Hadzic’s attendance in Tokyo was subject to conditions - he was required to travel separately from the rest of the USA team and stay outside the Olympic Village for the duration of the games after other athletes expressed concerns for their safety and well-being arising from his presence.
"They [Hadzic’s teammates] wanted to make a distinction between themselves that they didn't stand for sexual assault or abuse against women” said one athlete who is not competing at the games.
Team USA’s decision to keep Hadzic on the team as an alternate has been widely criticised - with an Olympic fencer who filed a complaint against him complaining that “he’s been protected again and again.”
German gymnastics garments
Germany’s gymnastics team also used their wardrobe choices to take a stand for women’s rights, albeit in a very different way.
The Germans chose to eschew the revealing bikini-cut leotards which are standard for female competitors in the sport, in favour of unitards which covered right down to their ankles.
The decision was taken in an attempt to push back against the sexualisation of women in gymnastics.
The unitards, while distinctive, did not cause any disciplinary issues as they complied with the relevant wardrobe rules of the International Gymnastics Federation.
However, another story from outside of the Tokyo bubble shows that we are sadly still a long way from sportswomen being fully free to cover up their bodies as they see fit.
Beach handball headlines
At the finals of the women’s beach handball European Championship in Bulgaria, the Norwegian team decided to wear shorts rather than bikini bottoms.
That might sound uncontroversial, but unfortunately the International Handball Federation rules state that, while male competitors are allowed to wear shorts that end 10cm above the kneecap, female competitors must wear “bikini bottoms … with a close fit and cut on an upward angle toward the top of the leg".
This appears to be a clear example of gender inequality in the sport, and exactly the kind of sexualisation of female athletes which the German gymnastics team were trying to push back against.
Each member of the Norway team was handed a fine of £129.50. The Norwegian Handball Federation, which has been petitioning the International Handball Federation to allow women to play in shorts since 2006, has said it supports the team’s move and will pay the fines for breach of the “embarrassing” rule on the players’ behalf.
They may not have to shell out, though, with female rock star Pink having offered to pay the fines and praising the Norwegians for their stance against the “sexist” rules.

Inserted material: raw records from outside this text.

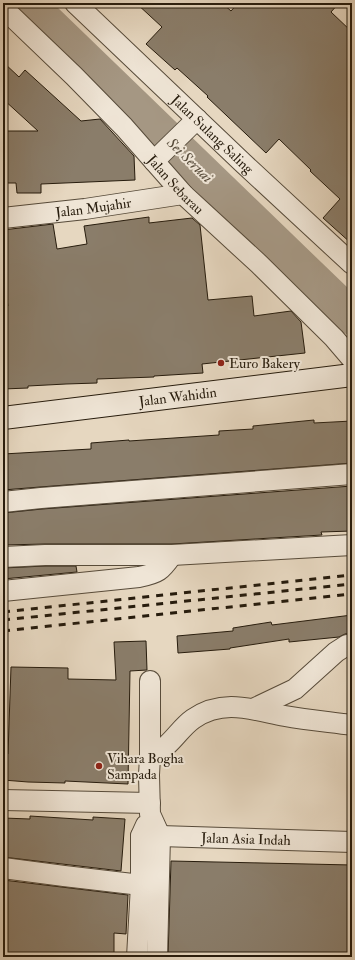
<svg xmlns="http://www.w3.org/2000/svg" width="355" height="960" viewBox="0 0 355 960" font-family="'IM FELL Double Pica',serif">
<rect width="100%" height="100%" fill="#e6d7c0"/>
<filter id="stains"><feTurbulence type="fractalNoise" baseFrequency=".005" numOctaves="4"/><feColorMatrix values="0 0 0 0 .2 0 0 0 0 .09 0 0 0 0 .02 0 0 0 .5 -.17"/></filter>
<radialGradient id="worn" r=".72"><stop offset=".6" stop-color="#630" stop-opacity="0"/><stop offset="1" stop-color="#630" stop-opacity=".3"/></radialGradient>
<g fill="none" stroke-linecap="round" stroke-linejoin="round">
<!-- river -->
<path stroke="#a59783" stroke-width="36" d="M 27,3 L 352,317"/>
</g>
<!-- building -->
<path fill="#8a7d6a" stroke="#271c0d" d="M 136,3 L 222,3 L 231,11 L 238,3 L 339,3 L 331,12 L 352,32 L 352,244 L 323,218 L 340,199 L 310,171 L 311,170 L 279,139 L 266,153 L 207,97 L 208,96 L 177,68 L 175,70 L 146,44 L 162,27 Z
M 3,62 L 19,77 L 25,70 L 81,121 L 100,119 L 134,156 L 135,180 L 41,184 L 41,193 L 17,193 L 16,183 L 3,183 L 3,131 L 38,131 L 3,99 Z
M 149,217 L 149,223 L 192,218 L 200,225 L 208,300 L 252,296 L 254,316 L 291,311 L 301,322 L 305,353 L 202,364 L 203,373 L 154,376 L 154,377 L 97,379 L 97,383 L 66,384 L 28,386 L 28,388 L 3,389 L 3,343 L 7,343 L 3,307 L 8,306 L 3,274 L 3,230 L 53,224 L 57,249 L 87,244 L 84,226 Z
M 314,420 L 314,423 L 352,421 L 352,463 L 40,487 L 3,490 L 3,454 L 91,449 L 91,443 L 129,440 L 129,441 L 219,435 L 219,431 L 253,429 L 253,426 Z
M 352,486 L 352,531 L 321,532 L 322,535 L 172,544 L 45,544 L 4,545 L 3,532 L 3,513 L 42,509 Z
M 45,566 L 76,566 L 77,572 L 3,579 L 3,568 Z
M 352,615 L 352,633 L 345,634 L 339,637 L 289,642 L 289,639 L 230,648 L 230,649 L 178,653 L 177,636 L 233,631 L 233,628 L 271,622 L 272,625 Z
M 146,641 L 147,670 L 130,671 L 128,784 L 65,781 L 65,783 L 28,782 L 3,780 L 5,753 L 8,754 L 11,667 L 68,668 L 68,679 L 116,680 L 114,642 Z
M 30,816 L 93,820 L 93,817 L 125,819 L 121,871 L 3,857 L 3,818 L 30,819 Z
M 171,861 L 352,865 L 352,957 L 168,957 Z
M 3,880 L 128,895 L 126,934 L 114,933 L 114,957 L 5,957 L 6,927 L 3,927 Z"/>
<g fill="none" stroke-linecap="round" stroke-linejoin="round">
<!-- street casing -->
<g stroke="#574b3a" stroke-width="22">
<g id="street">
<path id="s1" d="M 75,3 L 243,163 L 352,264"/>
<path id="s2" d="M 3,8 L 74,76 L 124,127 L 183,194 L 259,264 L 334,338 L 352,359"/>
<path d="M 154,161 L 197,119"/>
<path id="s3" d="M 3,218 L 85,209 L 183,194"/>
<path d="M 3,502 L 41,498 L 352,474"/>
<path d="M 3,557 L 45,555 L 172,555 L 352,545"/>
<path d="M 3,591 L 139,577 C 158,573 161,571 172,555"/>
<path d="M 253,709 L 295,689 L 336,652 L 347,645 L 352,644"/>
<path d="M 150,757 L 150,681"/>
<path d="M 3,800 L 150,803"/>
<path id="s4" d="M 141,836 L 160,836 L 352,842"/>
<path d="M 3,868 L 64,876 L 141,885"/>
<path d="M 137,957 L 141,885 L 141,836 L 146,825"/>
<path d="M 157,957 L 160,836 L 150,814 L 149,775 L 150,757 C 156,753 162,750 167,745 C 176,737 183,726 193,719 C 224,698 253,710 285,716 C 307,720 330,722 352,725"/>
</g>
</g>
<!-- secondary casing -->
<g stroke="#271c0d" stroke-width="24">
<g id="secondary">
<path id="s5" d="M 3,418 L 352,375"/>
</g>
</g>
<!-- street -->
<use href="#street" stroke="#efe5d6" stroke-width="20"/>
<!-- secondary -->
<use href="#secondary" stroke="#efe5d6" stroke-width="22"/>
<!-- rail -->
<path stroke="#271c0d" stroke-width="3" stroke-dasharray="7 7" stroke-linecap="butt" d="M 3,612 L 352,575
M 3,620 L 352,584
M 3,631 L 352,594"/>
</g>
<!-- markers -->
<g fill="#8f2418" stroke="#efe5d6" stroke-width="1.5">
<circle cx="221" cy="363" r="4"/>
<circle cx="99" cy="766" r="4"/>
</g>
<g text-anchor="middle" stroke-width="4" stroke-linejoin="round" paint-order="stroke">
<!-- street labels -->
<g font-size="14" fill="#271c0d" stroke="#efe5d6">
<text dy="5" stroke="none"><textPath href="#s1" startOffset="190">Jalan Sulang Saling</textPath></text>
<text dy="5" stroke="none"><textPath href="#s2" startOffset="247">Jalan Sebarau</textPath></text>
<text dy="5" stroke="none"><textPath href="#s3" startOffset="91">Jalan Mujahir</textPath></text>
<text dy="5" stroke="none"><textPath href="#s5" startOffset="176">Jalan Wahidin</textPath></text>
<text dy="5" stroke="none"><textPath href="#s4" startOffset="105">Jalan Asia Indah</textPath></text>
</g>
<!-- poi labels -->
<g font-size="14" fill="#271c0d" stroke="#efe5d6" text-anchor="start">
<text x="229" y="368">Euro Bakery</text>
<text x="107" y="763">Vihara Bogha<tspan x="107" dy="16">Sampada</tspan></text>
</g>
<!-- water labels -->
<g font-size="15" font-style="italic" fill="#594d3c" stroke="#efe5d6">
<text transform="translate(190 160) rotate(44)" y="5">Sei Seruai</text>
</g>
</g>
<!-- margin -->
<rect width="355" height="960" fill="none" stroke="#e6d7c0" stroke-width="16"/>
<rect x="4" y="4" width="347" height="952" fill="none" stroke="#271c0d" stroke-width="2"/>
<rect x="8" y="8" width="339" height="944" fill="none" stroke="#271c0d"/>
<rect width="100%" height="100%" filter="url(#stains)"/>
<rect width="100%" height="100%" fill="url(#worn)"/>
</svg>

Equality in sporting dress codes?
The handball incident is far from a one-off, and has echoes of the controversial 2011 decision of the Badminton World Federation to implement a dress code which required women to wear dresses as a way to create a more “attractive presentation”.
More recently, in 2018 Serena Williams’ catsuit was called “disrespectful to the game” of tennis by the French Tennis Federation. It is clear that, even in 2021, women are not afforded sufficient agency in what they wear to compete in sports.
From facemasks to shorts, athletes have spent the summer using their wardrobe choices as a means of making a point - and have received wide-ranging public support for doing so.
The relaxation of Rule 50.2 has given more scope for that to happen in the Olympic setting, and so far women’s rights and greater equality in sport appear to have been the causes of choice – which suggests the new Guidelines can be a force for good.
There is trepidation in some quarters that the floodgates could open to allow expression of support for more problematic, controversial or even dangerous movements – and with Beijing slated to host next year’s Winter Olympics, there will be some understandable nervousness at the prospect of more political protest coming to the fore.
However, the experience of this summer has shown that athletes are capable of using that platform to protest effectively and non-disruptively in support of causes that matter.